Part 8

30 2 0
                                    

Adakah yang lebih menyakitkan selain menunggu tanpa kepastian? Menanti cinta menahunmu dengan sabar bukanlah hal mudah yang dapat dilakukan semua orang. Kebanyakan mengambil alternatif dengan mencari si dia yang baru. Namun, si setia juga masih banyak yang menanti tanpa jemu.

Seperti Alen yang menunggu Julian tanpa pernah ada titik terang yang ditemu. Entah bagaimana akhirnya sampai Alen tanpa sadar sudah tidak menanti balasan Julian atas rasa yang telah tertanam sejak bertahun-tahun lalu. 'Mungkin sudah bosan menunggu dan waktunya mencari yang baru.' begitulah kalimat yang tersimpan di hati Alen sekarang.

Tralala tralala tringgg

Bunyi bel istirahat menggema di seluruh penjuru SMA 21 Gentala. Seluruh siswa berhamburan kelar kelas menuju kantin dengan kekuatan secepat kilat untuk segera mengisi perut mereka yang telah demo menuntut makan sejak tadi. Namun,Alen dan mantan anggoa RESE telah tiba di kantin sebelum istirahat karena dispensasi yang diberikan oleh kepala sekolah dengan alasan pertemuan antara kepsek dan anak-anak ekskul RESE.

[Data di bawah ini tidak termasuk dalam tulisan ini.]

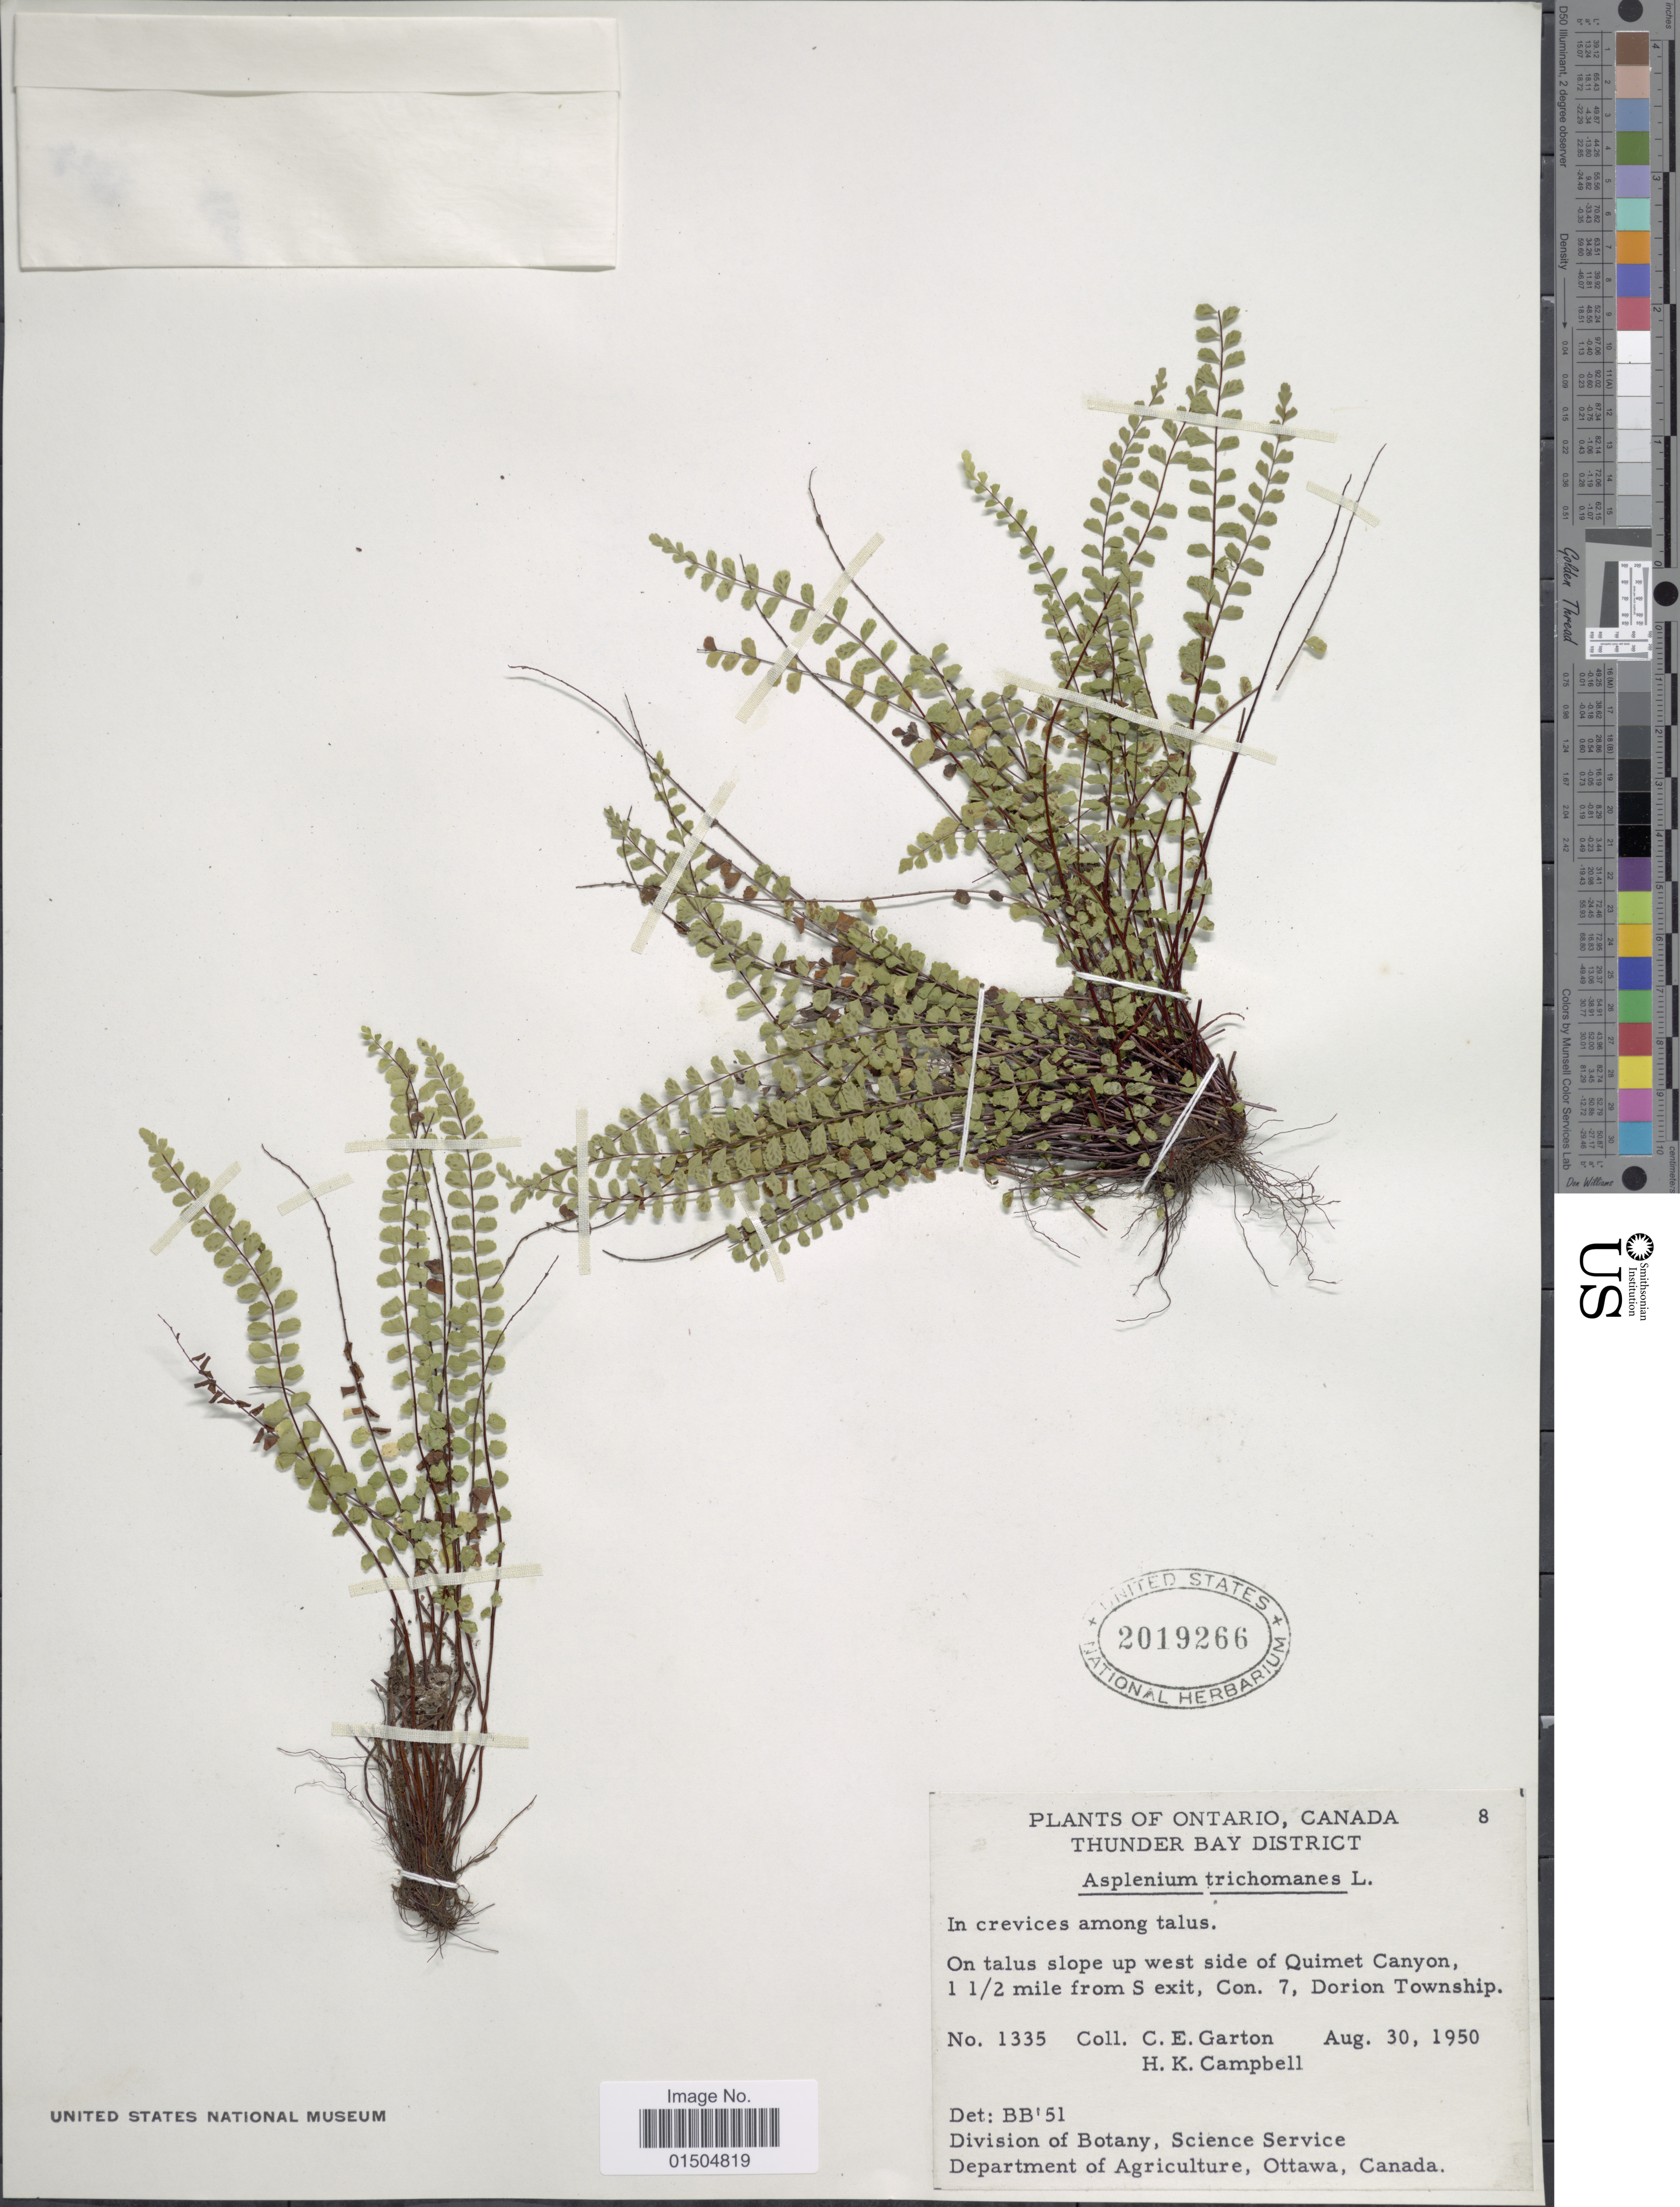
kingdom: Plantae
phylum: Tracheophyta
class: Polypodiopsida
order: Polypodiales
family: Aspleniaceae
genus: Asplenium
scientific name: Asplenium trichomanes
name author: L.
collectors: C. E. Garton & H. K. Campbell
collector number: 1335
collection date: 1950-08-30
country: Canada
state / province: Ontario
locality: Thunder Bay District. On talus slope up west side of Quimet Canyon, 1 1/2 mile from S exic, Con. 7, Dorion Township.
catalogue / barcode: US 2019266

"Gue nggak nyangka kepsek baik banget. Ternyata, penghapusan ekskul kita karena nggak cukupnya anggaran ekskul yang terlalu banyak." ucap Fatir dengan senyum bangga.
"Iya bener. Harusnya jelasin kek dari awal biar kita nggak buruk sangka." gerutu Tyas diikuti anggukan kepala Serin tanda setuju.
"Yaudahlah udah jelas ini." timpal Yuna yang sedang mengunyah mie ayam favoritnya.
"Eh Kaynan otw kesini." bisik Serin pada Alen yang sedang fokus membaca novel. Alen pun hanya menanggapinya dengan anggukan kecil tanda ia mendengarkan.
"Maaf, kalian lagi diskusi ya?" tanya Kay basa-basi.
"Nggak kok kita cuma makan aja." jawab Tyas seramah mungkin.
"Boleh nggak gue pinjem Alen sebentar?" tanya Kay hati-hati sambil melirik Alen yang acuh dengan kedatangannya.
"Kita aja yang pergi. Lo di sini jelasin semuanya ke Alen." balas Yuna sarkas lalu pergi diikuti yang lain.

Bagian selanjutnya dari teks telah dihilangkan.